-- Begin --

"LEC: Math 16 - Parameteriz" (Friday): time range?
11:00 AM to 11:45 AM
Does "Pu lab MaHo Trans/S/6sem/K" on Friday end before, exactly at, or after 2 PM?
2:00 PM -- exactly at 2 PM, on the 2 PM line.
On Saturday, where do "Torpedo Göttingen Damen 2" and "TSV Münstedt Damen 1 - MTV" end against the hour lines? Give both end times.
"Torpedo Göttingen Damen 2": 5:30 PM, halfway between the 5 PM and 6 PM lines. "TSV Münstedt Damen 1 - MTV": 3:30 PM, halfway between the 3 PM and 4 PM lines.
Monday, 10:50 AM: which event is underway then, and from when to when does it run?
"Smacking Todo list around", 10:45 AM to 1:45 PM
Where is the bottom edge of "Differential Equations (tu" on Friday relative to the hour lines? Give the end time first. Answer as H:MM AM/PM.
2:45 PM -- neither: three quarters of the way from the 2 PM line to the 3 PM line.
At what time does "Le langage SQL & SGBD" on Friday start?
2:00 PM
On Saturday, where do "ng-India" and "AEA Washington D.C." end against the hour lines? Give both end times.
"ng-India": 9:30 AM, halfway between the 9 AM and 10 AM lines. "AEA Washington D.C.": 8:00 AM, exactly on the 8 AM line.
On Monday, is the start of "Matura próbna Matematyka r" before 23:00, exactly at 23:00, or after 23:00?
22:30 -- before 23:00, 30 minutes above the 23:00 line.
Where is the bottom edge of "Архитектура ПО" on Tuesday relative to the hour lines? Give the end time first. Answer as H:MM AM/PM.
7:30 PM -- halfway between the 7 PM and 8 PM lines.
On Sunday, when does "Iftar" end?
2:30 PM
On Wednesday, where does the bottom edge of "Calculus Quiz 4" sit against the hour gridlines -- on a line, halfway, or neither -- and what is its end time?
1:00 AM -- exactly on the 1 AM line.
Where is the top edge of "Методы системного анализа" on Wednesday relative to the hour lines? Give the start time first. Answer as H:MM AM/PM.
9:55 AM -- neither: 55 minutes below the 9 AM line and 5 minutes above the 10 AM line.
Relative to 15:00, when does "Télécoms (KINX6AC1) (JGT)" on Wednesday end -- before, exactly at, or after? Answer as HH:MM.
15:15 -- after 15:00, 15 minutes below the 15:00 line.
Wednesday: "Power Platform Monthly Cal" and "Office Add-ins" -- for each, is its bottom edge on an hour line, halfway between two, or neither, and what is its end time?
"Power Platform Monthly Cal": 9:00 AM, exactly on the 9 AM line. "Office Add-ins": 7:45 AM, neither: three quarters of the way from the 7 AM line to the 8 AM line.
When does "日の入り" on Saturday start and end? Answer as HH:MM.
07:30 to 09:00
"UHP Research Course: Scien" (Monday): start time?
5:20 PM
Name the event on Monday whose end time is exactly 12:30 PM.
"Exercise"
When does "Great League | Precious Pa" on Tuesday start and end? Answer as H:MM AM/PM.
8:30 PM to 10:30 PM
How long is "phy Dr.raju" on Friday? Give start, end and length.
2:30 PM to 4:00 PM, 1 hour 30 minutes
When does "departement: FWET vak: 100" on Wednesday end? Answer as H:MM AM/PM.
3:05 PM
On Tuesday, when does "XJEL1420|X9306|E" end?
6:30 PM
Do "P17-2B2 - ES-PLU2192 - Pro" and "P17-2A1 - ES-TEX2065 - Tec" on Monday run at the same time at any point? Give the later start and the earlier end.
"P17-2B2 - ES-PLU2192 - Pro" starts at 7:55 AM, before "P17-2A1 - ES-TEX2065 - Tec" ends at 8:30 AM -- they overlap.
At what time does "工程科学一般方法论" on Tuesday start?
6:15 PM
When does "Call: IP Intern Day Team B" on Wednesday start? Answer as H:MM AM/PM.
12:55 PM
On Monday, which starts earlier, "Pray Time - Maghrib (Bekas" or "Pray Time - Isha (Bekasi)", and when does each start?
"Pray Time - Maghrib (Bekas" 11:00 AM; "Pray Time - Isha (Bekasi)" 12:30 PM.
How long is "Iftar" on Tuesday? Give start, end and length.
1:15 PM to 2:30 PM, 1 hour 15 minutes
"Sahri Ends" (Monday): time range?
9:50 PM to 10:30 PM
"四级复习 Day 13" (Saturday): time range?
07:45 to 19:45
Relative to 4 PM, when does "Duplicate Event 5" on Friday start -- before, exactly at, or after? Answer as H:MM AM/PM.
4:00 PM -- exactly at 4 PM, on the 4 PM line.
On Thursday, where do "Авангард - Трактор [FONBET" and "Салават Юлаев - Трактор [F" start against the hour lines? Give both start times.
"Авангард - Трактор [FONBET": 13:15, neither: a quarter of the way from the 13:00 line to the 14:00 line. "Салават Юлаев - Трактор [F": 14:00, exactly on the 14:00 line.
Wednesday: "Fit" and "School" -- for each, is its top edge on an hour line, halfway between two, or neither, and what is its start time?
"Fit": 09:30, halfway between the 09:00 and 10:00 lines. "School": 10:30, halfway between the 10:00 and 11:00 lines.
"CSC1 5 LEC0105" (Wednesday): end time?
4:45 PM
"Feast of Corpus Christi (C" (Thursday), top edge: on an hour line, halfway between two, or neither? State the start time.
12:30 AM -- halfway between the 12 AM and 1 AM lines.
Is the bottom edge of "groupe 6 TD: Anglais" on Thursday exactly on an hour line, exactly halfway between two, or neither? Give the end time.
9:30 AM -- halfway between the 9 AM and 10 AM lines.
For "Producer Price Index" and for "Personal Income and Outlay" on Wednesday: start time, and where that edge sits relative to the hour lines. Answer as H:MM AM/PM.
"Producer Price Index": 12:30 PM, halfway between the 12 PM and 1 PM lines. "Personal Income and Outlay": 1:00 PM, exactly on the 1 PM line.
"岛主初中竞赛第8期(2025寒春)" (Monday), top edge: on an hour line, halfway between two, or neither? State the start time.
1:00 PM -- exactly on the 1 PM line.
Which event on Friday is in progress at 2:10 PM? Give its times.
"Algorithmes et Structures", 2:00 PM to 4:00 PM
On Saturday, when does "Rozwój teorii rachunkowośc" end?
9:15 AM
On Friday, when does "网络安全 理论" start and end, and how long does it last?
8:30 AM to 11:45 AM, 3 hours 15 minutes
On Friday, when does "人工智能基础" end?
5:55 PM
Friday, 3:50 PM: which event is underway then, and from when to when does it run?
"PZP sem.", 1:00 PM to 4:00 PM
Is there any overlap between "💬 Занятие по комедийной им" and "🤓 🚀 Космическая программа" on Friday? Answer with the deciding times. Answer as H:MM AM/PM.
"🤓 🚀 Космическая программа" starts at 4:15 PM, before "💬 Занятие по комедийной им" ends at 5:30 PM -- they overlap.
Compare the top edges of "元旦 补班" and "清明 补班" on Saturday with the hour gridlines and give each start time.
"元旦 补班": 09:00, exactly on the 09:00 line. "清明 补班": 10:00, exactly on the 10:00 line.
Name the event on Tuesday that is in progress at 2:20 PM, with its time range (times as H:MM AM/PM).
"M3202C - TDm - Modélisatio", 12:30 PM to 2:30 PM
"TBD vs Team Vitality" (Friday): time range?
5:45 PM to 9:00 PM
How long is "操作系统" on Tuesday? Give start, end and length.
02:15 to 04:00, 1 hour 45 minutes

-- End --

**GIVEN REQUEST:**
Put the lines between the one holding "Which event on" and the one holding "PM -- they overlap.", inclusive, into a numbered list, with blank lines left out.

**TASK ANSWER:**
1. Which event on Friday is in progress at 2:10 PM? Give its times.
2. "Algorithmes et Structures", 2:00 PM to 4:00 PM
3. On Saturday, when does "Rozwój teorii rachunkowośc" end?
4. 9:15 AM
5. On Friday, when does "网络安全 理论" start and end, and how long does it last?
6. 8:30 AM to 11:45 AM, 3 hours 15 minutes
7. On Friday, when does "人工智能基础" end?
8. 5:55 PM
9. Friday, 3:50 PM: which event is underway then, and from when to when does it run?
10. "PZP sem.", 1:00 PM to 4:00 PM
11. Is there any overlap between "💬 Занятие по комедийной им" and "🤓 🚀 Космическая программа" on Friday? Answer with the deciding times. Answer as H:MM AM/PM.
12. "🤓 🚀 Космическая программа" starts at 4:15 PM, before "💬 Занятие по комедийной им" ends at 5:30 PM -- they overlap.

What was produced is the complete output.